Bien qu’il n’existe pas de définition légale, la terminologie du mécénat est celle de l’arrêté du 6 janvier 1989 et se définit par « le soutien matériel apporté sans contrepartie directe de la part du bénéficiaire, à une œuvre ou à une personne pour l’exercice d’activités présentant un intérêt général » (loi cité par Barre, op.cit., p.18). Les termes importants de cette définition, sont « sans contrepartie directe » et « intérêt général ». En effet, on est ici au cœur de la différence qui sépare le mécénat du parrainage (Debiesse, op.cit.).
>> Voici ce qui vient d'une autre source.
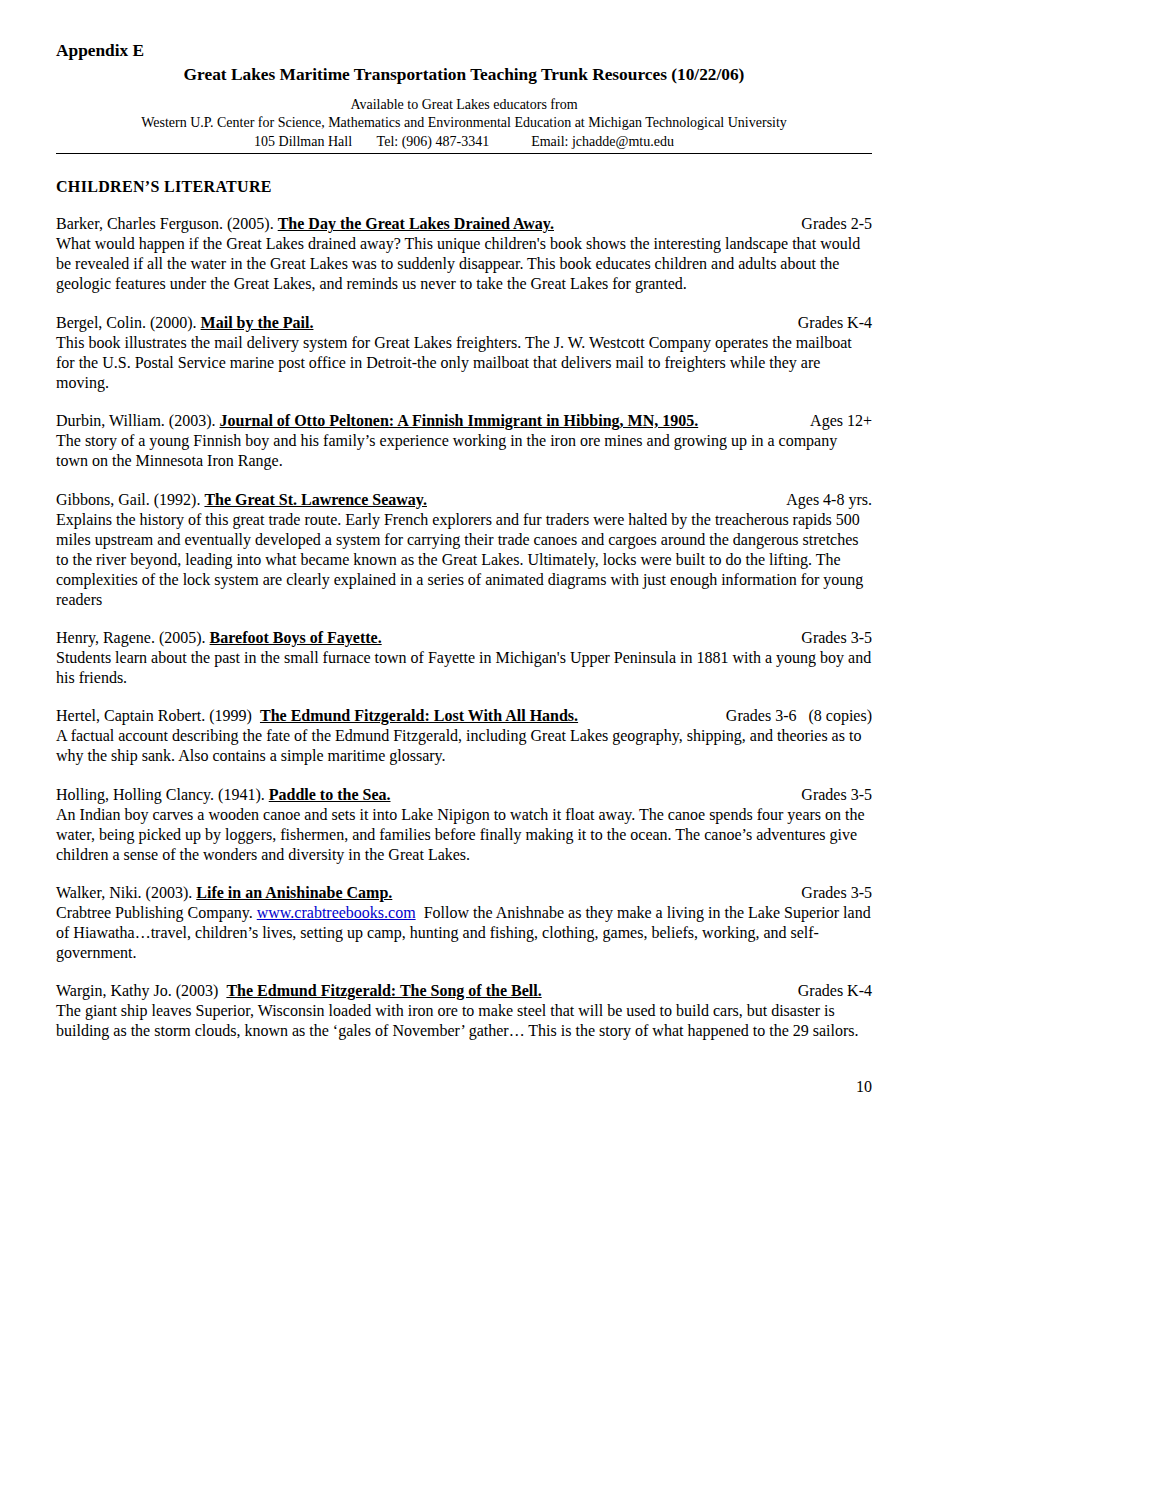Appendix E
Great Lakes Maritime Transportation Teaching Trunk Resources (10/22/06)
Available to Great Lakes educators from
Western U.P. Center for Science, Mathematics and Environmental Education at Michigan Technological University
105 Dillman Hall Tel: (906) 487-3341 Email: jchadde@mtu.edu
CHILDREN’S LITERATURE
Barker, Charles Ferguson. (2005). The Day the Great Lakes Drained Away.
Grades 2-5
What would happen if the Great Lakes drained away? This unique children's book shows the interesting landscape that would be revealed if all the water in the Great Lakes was to suddenly disappear. This book educates children and adults about the geologic features under the Great Lakes, and reminds us never to take the Great Lakes for granted.
Bergel, Colin. (2000). Mail by the Pail.
Grades K-4
This book illustrates the mail delivery system for Great Lakes freighters. The J. W. Westcott Company operates the mailboat for the U.S. Postal Service marine post office in Detroit-the only mailboat that delivers mail to freighters while they are moving.
Durbin, William. (2003). Journal of Otto Peltonen: A Finnish Immigrant in Hibbing, MN, 1905.
Ages 12+
The story of a young Finnish boy and his family’s experience working in the iron ore mines and growing up in a company town on the Minnesota Iron Range.
Gibbons, Gail. (1992). The Great St. Lawrence Seaway.
Ages 4-8 yrs.
Explains the history of this great trade route. Early French explorers and fur traders were halted by the treacherous rapids 500 miles upstream and eventually developed a system for carrying their trade canoes and cargoes around the dangerous stretches to the river beyond, leading into what became known as the Great Lakes. Ultimately, locks were built to do the lifting. The complexities of the lock system are clearly explained in a series of animated diagrams with just enough information for young readers
Henry, Ragene. (2005). Barefoot Boys of Fayette.
Grades 3-5
Students learn about the past in the small furnace town of Fayette in Michigan's Upper Peninsula in 1881 with a young boy and his friends.
Hertel, Captain Robert. (1999) The Edmund Fitzgerald: Lost With All Hands.
Grades 3-6 (8 copies)
A factual account describing the fate of the Edmund Fitzgerald, including Great Lakes geography, shipping, and theories as to why the ship sank. Also contains a simple maritime glossary.
Holling, Holling Clancy. (1941). Paddle to the Sea.
Grades 3-5
An Indian boy carves a wooden canoe and sets it into Lake Nipigon to watch it float away. The canoe spends four years on the water, being picked up by loggers, fishermen, and families before finally making it to the ocean. The canoe’s adventures give children a sense of the wonders and diversity in the Great Lakes.
Walker, Niki. (2003). Life in an Anishinabe Camp.
Grades 3-5
Crabtree Publishing Company. www.crabtreebooks.com Follow the Anishnabe as they make a living in the Lake Superior land of Hiawatha…travel, children’s lives, setting up camp, hunting and fishing, clothing, games, beliefs, working, and self-government.
Wargin, Kathy Jo. (2003) The Edmund Fitzgerald: The Song of the Bell.
Grades K-4
The giant ship leaves Superior, Wisconsin loaded with iron ore to make steel that will be used to build cars, but disaster is building as the storm clouds, known as the ‘gales of November’ gather… This is the story of what happened to the 29 sailors.
10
Le mécénat doit présenter un intérêt général. Autrement dit, le bénéficiaire du don doit représenter un intérêt pour la communauté, « présenter un intérêt général signifie que l’activité n’est pas lucrative, la gestion est désintéressée, l’activité ne profite pas à un cercle restreint de personnes » (Barre, op.cit., p.19). Plusieurs organismes sont éligibles et détaillés sur le site de l’assemblée nationale. Les domaines d’application sont l’humanitaire, la culture, la science, le sport, et bien d’autres.

Il existe plusieurs formes de mécénat :

- Le mécénat financier : il s’agit d’un don en numéraire.
- Le mécénat en nature : il s’agit de donner des marchandises, un bien immobilisé ou encore d’offrir des prestations de services ou la mise à disposition de compétences, de techniques ou de savoir-faire.
- Le mécénat de compétences : dans ce cas le temps de travail d’un salarié de l’entreprise est donné à un organisme pour lui permettre de réaliser une mission. Cela permet d’apporter de nouvelles expériences au salarié au sein de l’organisme mécéné.

Ensuite, il ne doit pas y avoir de contrepartie directe pour l’entreprise mécène. Cette question de la contrepartie est essentielle dans la compréhension de la différence entre parrainage et mécénat, et pourtant c’est surement sur ce point que la définition du mécénat est la plus trouble. Si on comprend bien le mot : contrepartie, il implique qu’il n’y ait aucun retour de quelque nature que ce soit à l’entreprise, y compris d’image. Pourtant la fiscalité permet que l’entreprise puisse bénéficier de contreparties, mais qui ne doivent pas excéder le quart de leur don (Becquart et Caroff, 2007). On est ici, dans une notion qui est paradoxale. Elle nous dit aussi que l’entreprise ne peut pas non plus utiliser le mécénat pour de la publicité, mais peut associer son nom à l’opération qu’elle finance à la condition qu’il y ait « une disproportion marquée entre le montant du don et la valorisation de la prestation publicitaire » (Becquart et Caroff, op.cit., p.51). Il faut donc comprendre qu’il y a quand même possibilité pour les entreprises d’apparaître dans l’événement pour lequel elle est mécène, mais dans une moindre mesure.

La question sur la communication est donc tendancieuse et est largement controversée parmi les auteurs scientifiques. François Debiesse nous dit dans son ouvrage que « le mécénat ne doit pas être une publicité déguisée » (op.cit., p.10). Il apparaît donc formel sur le fait que les entreprises ne puissent pas utiliser le mécénat pour faire de la publicité.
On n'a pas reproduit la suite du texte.